TEXTO PROPUESTO =
+++

En efecto, si unos pocos rayos de gloria,
vistos por un instante y como de paso, llenaron a los Apóstoles de una alegría
tan dulce, que Pedro, fuera de sí exclamó:
“¡Cuan bueno es, Señor,
estar aquí! Permanezcamos aquí siempre, y hagamos tres tiendas: una para Vos,
otra para Moisés y la tercera para Elías”,
¿Qué será, ¡oh Jesús!, veros cara
a cara en todo el brillo de vuestra majestad, en todo el esplendor de vuestra
gloria, y esto no por algunos instantes fugitivos, como en el Tabor, sino
siempre, eternamente? Pues eternamente
contemplaremos la belleza de vuestro rostro; eternamente gozaremos de vuestra
encantadora presencia, no ya sólo en compañía de Moisés y Elías, sino con todos
los Patriarcas, profetas, Apóstoles, mártires, confesores y vírgenes; no ya
solamente en una tienda construida por hombres, sino en la misma mansión de
Dios. ¡Oh
dulce y gloriosa esperanza! ¡Oh embriagador destino! Era esto lo que
consolaba a Job y
le hacía triunfar gozoso en medio de sus padecimientos: “Yo sé —exclamaba— que vive mi Redentor;
vendrá un día en que le veré en mi carne, le contemplaré con mis ojos, y esta
confianza forma el contento de mi corazón”. Era
esto lo que hacía suspirar vivamente al Apóstol por la disolución de su cuerpo
e inspiraba a Santa Teresa estos ardientes deseos de morir. “¡Oh! ¡Cuán larga es esta
vida — Cuán duros estos destierros, —Esta cárcel y estos hierros — En
que el alma está metida! — Sólo esperar la salida — Me causa un dolor tan
fiero, — ¡Que muero por que no muero!”. Esto
era lo que hacía decir a San Gregorio Nacianceno: “Cuando considero la gran felicidad que se
gana muriendo y lo poco que se pierde perdiendo la vida, no puedo contener el
ardor de mis deseos y digo a Dios: Señor, ¿cuándo me será dado que me saquéis
de esta vida para introducirme en mi patria?” Tales deben ser también los
sentimientos de todo cristiano pues dice San Agustín: “El que no gima aquí como desterrado, no
gozará en el cielo como ciudadano”.
El que verdadero cristiano, dice en otra parte, sufre con vivir y goza con
morir; la vida le es una cruz y la muerte una alegría. ¿Son éstas nuestras disposiciones? ¿No
amamos más el destierro que la patria, la tierra que el Cielo, y no apreciamos
como una felicidad el estar largo tiempo desterrados y el entrar lo más tarde
posible en el paraíso? ¡Oh! ¡Qué inconsecuencia es la nuestra! Decimos a Dios: “¡Venga a nos él tu reino!”, y nos agrada nuestra cautividad y
buscamos cómo establecernos en ella, ¡Cual si siempre hubiéramos de vivir aquí! ¡Nos
encaminamos hacia la felicidad y no nos apresuramos para llegar a ella;
navegamos en medio de las olas y no aspiramos por llegar al puerto!

+++

TAREAS POR REALIZAR =
- 1) Reproduzca sin alteraciones el pasaje del texto propuesto que va desde "El que verdadero" hasta "llegar al puerto!".
- 2) Conteste, basándose en el texto propuesto:
(a) ¿Cuántas tiendas propuso hacer Pedro y para quiénes?
(b) ¿A quién atribuye el texto la frase que comienza con "El que no gima aquí como desterrado"?
(c) ¿Qué son la vida y la muerte para el verdadero cristiano?

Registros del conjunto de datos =

+++

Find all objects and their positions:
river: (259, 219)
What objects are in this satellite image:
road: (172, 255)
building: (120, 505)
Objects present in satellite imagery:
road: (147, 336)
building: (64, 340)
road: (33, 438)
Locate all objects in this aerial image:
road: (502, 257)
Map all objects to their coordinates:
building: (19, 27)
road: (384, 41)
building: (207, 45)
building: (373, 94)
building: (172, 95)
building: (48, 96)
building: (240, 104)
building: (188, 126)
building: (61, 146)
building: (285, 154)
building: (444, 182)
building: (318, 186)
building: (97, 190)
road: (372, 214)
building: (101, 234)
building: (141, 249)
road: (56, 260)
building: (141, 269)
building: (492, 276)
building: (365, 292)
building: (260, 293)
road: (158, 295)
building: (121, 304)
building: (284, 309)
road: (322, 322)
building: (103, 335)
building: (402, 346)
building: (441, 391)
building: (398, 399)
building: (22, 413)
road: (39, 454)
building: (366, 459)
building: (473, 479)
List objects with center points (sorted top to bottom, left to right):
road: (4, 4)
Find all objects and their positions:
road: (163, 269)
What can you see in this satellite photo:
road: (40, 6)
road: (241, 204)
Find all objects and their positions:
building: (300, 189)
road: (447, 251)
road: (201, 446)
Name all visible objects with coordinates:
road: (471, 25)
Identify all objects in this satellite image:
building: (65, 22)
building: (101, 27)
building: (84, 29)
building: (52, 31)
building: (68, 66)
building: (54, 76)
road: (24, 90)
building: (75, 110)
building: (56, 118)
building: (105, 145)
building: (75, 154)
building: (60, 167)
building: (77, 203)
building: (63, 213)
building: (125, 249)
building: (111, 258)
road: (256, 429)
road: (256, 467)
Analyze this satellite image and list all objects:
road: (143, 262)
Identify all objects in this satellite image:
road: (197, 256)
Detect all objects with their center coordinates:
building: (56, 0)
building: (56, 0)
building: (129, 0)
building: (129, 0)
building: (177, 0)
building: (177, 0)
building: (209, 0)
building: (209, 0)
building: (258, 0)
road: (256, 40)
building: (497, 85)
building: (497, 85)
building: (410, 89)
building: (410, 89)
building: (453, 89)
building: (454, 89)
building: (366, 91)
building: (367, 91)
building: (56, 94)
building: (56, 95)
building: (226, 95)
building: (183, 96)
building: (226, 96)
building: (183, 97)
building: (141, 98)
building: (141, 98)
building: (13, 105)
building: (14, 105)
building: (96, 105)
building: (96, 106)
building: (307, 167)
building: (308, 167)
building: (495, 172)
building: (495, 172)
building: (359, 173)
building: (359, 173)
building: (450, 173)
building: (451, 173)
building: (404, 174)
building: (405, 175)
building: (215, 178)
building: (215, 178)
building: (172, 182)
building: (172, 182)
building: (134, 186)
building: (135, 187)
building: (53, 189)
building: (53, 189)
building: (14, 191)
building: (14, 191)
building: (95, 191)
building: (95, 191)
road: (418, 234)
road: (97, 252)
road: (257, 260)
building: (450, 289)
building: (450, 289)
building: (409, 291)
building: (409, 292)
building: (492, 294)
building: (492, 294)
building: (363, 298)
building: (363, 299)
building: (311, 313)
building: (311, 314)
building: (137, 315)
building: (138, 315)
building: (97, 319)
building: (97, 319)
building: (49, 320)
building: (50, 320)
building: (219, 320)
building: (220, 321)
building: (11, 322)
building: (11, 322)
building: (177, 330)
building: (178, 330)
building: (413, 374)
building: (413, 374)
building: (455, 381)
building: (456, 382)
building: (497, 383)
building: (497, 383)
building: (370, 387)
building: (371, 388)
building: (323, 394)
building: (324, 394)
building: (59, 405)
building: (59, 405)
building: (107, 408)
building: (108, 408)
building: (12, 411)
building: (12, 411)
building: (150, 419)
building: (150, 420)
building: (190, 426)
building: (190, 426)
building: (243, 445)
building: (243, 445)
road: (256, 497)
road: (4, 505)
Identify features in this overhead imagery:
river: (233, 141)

+++

SUS RESPUESTAS =
- 1)
El que verdadero cristiano, dice en otra parte, sufre con vivir y goza con
morir; la vida le es una cruz y la muerte una alegría. ¿Son éstas nuestras disposiciones? ¿No
amamos más el destierro que la patria, la tierra que el Cielo, y no apreciamos
como una felicidad el estar largo tiempo desterrados y el entrar lo más tarde
posible en el paraíso? ¡Oh! ¡Qué inconsecuencia es la nuestra! Decimos a Dios: “¡Venga a nos él tu reino!”, y nos agrada nuestra cautividad y
buscamos cómo establecernos en ella, ¡Cual si siempre hubiéramos de vivir aquí! ¡Nos
encaminamos hacia la felicidad y no nos apresuramos para llegar a ella;
navegamos en medio de las olas y no aspiramos por llegar al puerto!

- 2)
(a) Tres: una para el Señor, otra para Moisés y la tercera para Elías.
(b) A San Agustín.
(c) La vida le es una cruz y la muerte una alegría.